### What is required
Can you convert every nonblank line of the material into a Markdown table with the columns Row and Line, giving each line its row number?

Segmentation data
▼
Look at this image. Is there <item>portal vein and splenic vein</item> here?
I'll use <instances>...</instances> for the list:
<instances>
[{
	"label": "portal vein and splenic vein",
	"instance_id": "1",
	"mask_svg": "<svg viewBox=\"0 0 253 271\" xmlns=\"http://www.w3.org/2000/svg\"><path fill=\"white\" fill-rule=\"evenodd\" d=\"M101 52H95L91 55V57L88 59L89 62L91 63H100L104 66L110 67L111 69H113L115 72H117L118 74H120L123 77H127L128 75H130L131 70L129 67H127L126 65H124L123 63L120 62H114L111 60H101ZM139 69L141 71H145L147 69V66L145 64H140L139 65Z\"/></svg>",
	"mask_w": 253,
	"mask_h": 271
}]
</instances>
▲
### Solution
| Row | Line |
|---|---|
| 1 | Look at this image. Is there <item>portal vein and splenic vein</item> here? |
| 2 | I'll use <instances>...</instances> for the list: |
| 3 | <instances> |
| 4 | [{ |
| 5 | 	"label": "portal vein and splenic vein", |
| 6 | 	"instance_id": "1", |
| 7 | 	"mask_svg": "<svg viewBox=\"0 0 253 271\" xmlns=\"http://www.w3.org/2000/svg\"><path fill=\"white\" fill-rule=\"evenodd\" d=\"M101 52H95L91 55V57L88 59L89 62L91 63H100L104 66L110 67L111 69H113L115 72H117L118 74H120L123 77H127L128 75H130L131 70L129 67H127L126 65H124L123 63L120 62H114L111 60H101ZM139 69L141 71H145L147 69V66L145 64H140L139 65Z\"/></svg>", |
| 8 | 	"mask_w": 253, |
| 9 | 	"mask_h": 271 |
| 10 | }] |
| 11 | </instances> |